Korkuyorum. Sonu gördüğüm için, sustuğum için, daha önce koşmam gereken yerlere yürüdüğüm için, durmam gerekirken devam ettiğim için... Sorularımı aktaramadığım için çok korkuyorum.

Yalnızlık tek başına olmayı seçen insan için ne güzeldir. Ne büyük nimettir. Oysa gel de onlarca insan içinde  yapayalnız olana anlat bunu! Diğerlerini dinlemek, Şakalarına gülmek, hüzünlerine omuz olmak veya ağlamak.... Anlatamamak, hoş aslında galiba dinlemiyoruz dinliyormuş gibi yapıyoruz o kadar. "mış gibi yaşamlar" bizimkisi... eğlen, mutlu ol, güzel konuş, iyi dinleyici ol, arkadaş, eş, dost, sevgili, kardeş, anne-baba, evlat ol... Ama illede ol. Nasıl olduğu mühim değil. Zaten mühim olan sen değilsin ki! Mühim olan Ayşe Hanım ile Ahmet Bey! Gerisini boşver kendini boşver!

Ağla, hüzünlen, geber, acı çek... Ama kimseler görmesin. Hiç kimseye hissettirme, Yemek yeme mesala insanlara iki kilo fazlam var de savuştur başından kimse içini deşmez. Ama sen ev al, araba al, eşya al, pahalı mücevherler ol asıl sorun onlar herkes didiklesin, sende anlat, anlattıkça egon tavan yapsın gerindikçe gerin!!! Herşeyin "mış gibi" nasıl olsa sende sahtesin yaşamında, hava attıklarında, ezildiklerinde!!! İşte olay burada patlayıveriyor zaten. Madem diyorsun yalanın figüranlarıyız, tahtadan bacaklarımız toprağın dibini boylayacak iki dakika kusayım herşeyi.... Ama olmuyor işte, kusmuğun hep içinde birikiyor, seni toprağa götürene kadar....


2 Temmuz 2012 Pazartesi

Kendimden Çaldım

İçimde pis, eğreti, ağrıdan geberten bir zehir var... Öyle ki, mideme kocaman bir kaya koymuşlar.Bu kaya zehirli bir gök taşı mesela yahut başka bir şey ama denek var ortada o denek ise benim karnımın içi. haberim yok nasıl koydular, nerede, neyle koydular bu koca zehirli taşı... O kadar sancı veriyor o kadar kocaman bir yuvarlak oluşturuyor ki içimde kaburgalarım kırılıyor sanki basınçtan.
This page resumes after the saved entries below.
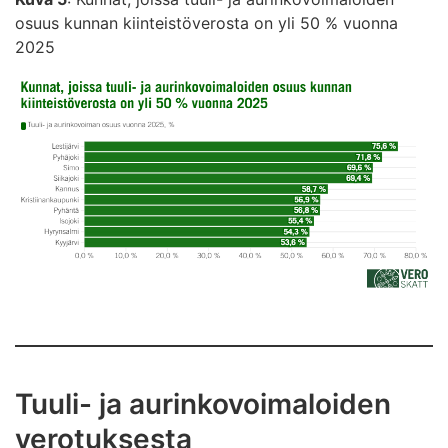
osuus kunnan kiinteistöverosta on yli 50 % vuonna
2025
Tuuli- ja aurinkovoimaloiden
verotuksesta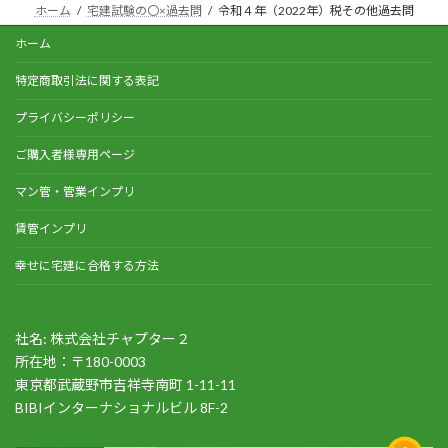
ホーム
宅建試験の〇×過去問
令和４年（2022年）税その他過去問
ホーム
特定商取引法に関する表記
プライバシーポリシー
ご購入者様専用ページ
マン管・管業インプリ
賃管インプリ
幸せに宅建に合格する方法
社名: 株式会社チャプター２
所在地：〒180-0003
東京都武蔵野市吉祥寺南町 1-11-11
BIBIインターナショナルビル 8F-2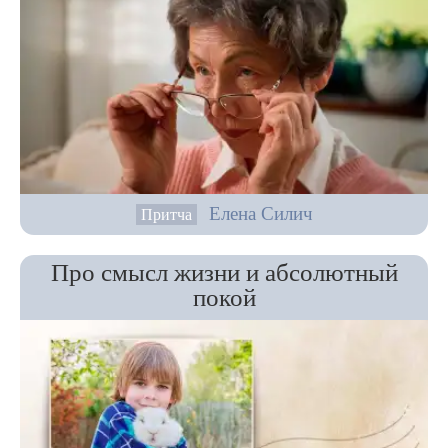
Елена Силич
Притча
Про смысл жизни и абсолютный
покой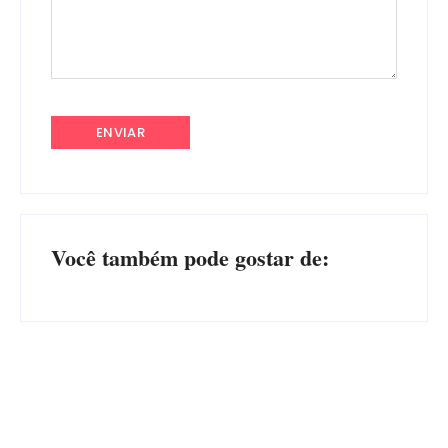
Você também pode gostar de:
Advogados abandonam júri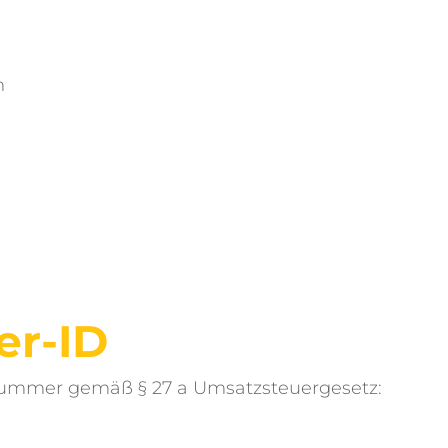
m
er-ID
nummer gemäß § 27 a Umsatzsteuergesetz: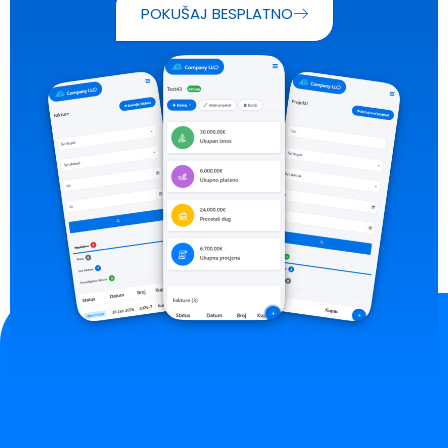
POKUŠAJ BESPLATNO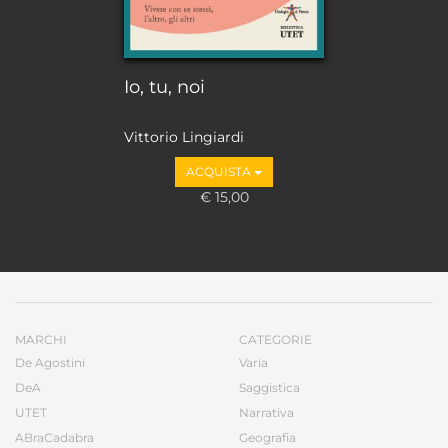
Io, tu, noi
Vittorio Lingiardi
ACQUISTA
€ 15,00
MARCHI
CATEGORIE
De Agostini
Varia
DeA
Saggistica
UTET
Narrativa
ABraCadabra
Geografia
Şu zehiri kusmak için neler vermezdim. biliyorum rengini falan... Böyle yeşil, çok koyu bir sıvı!!! soğuktan buharlaşmış bir cam olsun istiyorum en az üç metre karelik bir cam. Kış olsun donarken o camın karşısına geçip ağzım kapalı, bedenim titremekten gebermek üzereyken bir anda cama bir güzel kusuvereyim. o sözümona temiz temiz cam bir anda benim zehirimle "kirleniversin"

Çok mu büyük bir istek bu yaşam için yaşamda ve yaşamın kendinden çaldıkları karşısında?

Bir kusabilsem her şey daha güzel olacak sanki, daha az acı çekeceğim, daha az duyarlı olacağım, daha dinleyip daha çok konuşacağım,... Bir kusabilsem daha az üzüleceğim, mutsuzluğuklarım, kıvrım kıvratan sancılarım bitecek, nefes almayı öğreneceğim. Adım gibi biliyorum mide kanserinden öleceğim. Bu sebeple tüm pisliğimi "nur-u pak - temizlere" bulaştırmadan gitmek istemiyorum. madem yaşam bir ölüm borçluyum kısaca madem gebermek için geldim geberirken acı çekmek istemiyorum...

Aynı şu o an karesinde olduğu gibi bir yaşamda yapacak kaç işin olur?